By WAYNE PARRY
TRENTON, N.J. (AP) _ Students from a Jersey shore environmental science school helped get lawmakers to speed up action on a turtle protection bill that had been moving as slowly as, well, a turtle.
The students at Manahawkin’s Marine Academy of Technology and Environmental Science got a state senator to introduce a bill in December making it illegal to take diamondback terrapins from the wild. But it hasn’t gone anywhere since, prompting the students to attend Monday’s hearing before a senate committee.
After hearing from five students from the school’s Project Terrapin, the senate environment and energy committee approved the bill and sent it to the full state senate for an as-yet unscheduled vote.
“Terrapins are being overharvested and sold internationally,” student Katie Demarion said.
Other students said the decline of terrapins in the wild mirrors the failing health of Barnegat Bay, which is under intense pressure from pollution caused by rapid development of land along the bay’s shores. Cars kill many turtles each year, and their habitat in coastal marshes is shrinking, but they also are harvested for Asian markets, where they are a popular food.

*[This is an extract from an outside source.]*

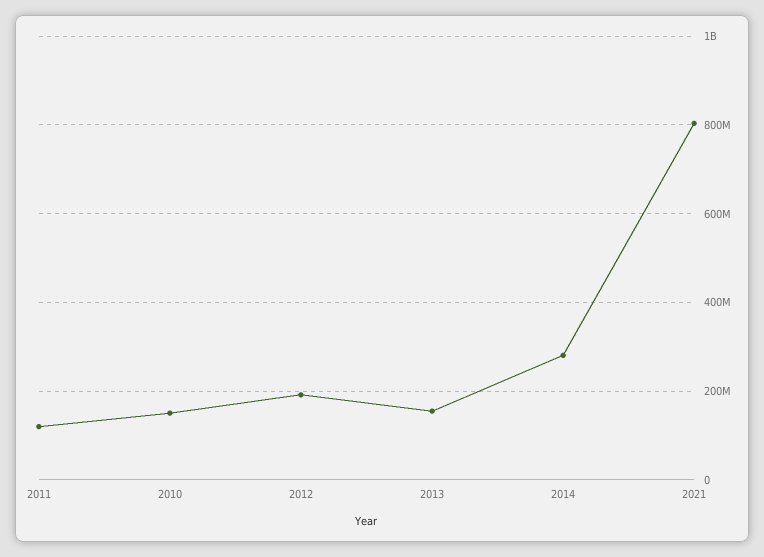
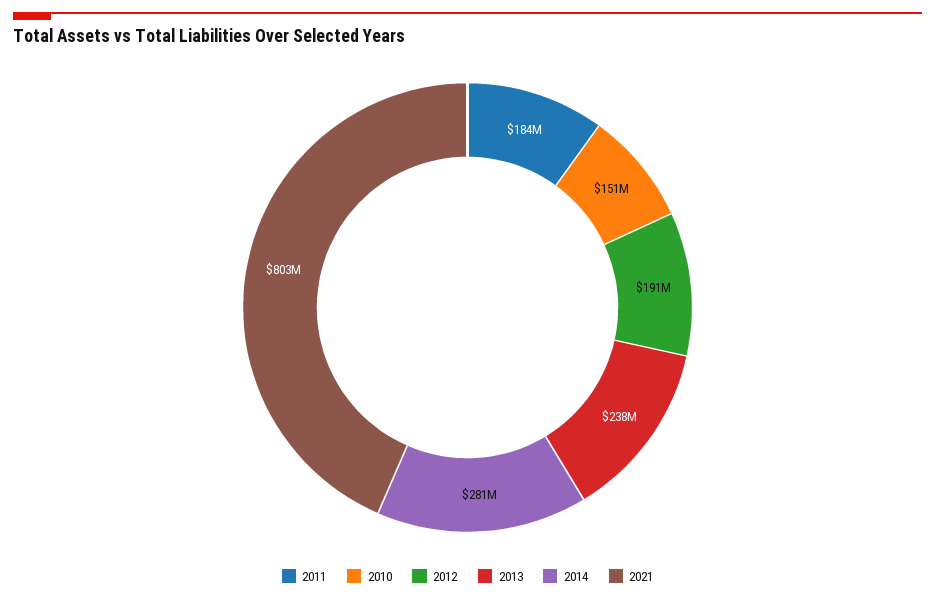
2011: 120000000 -> 184000000
2013: 160000000 -> 238000000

The students have been studying and trying to protect terrapins since 2002, educating the public about them and researching the turtles’ numbers.
Environmental groups support the bill, as well.
“We need to stick our necks out to protect the turtles,” said Jeff Tittel, director of the New Jersey Sierra Club.
New Jersey halted this year’s harvest season for terrapins, but the bill would make the ban permanent.
John Wnek, the school’s supervisor, said the population of terrapins on Sedge Island near the Barnegat Inlet has been declining, from about 100 in 2002 to the low 70s now. And 21 percent of the animals that student researchers catch show signs of injuries from boats.
The New Jersey Audubon Society estimated 4,300 terrapins were illegally taken from the wild last year in New Jersey.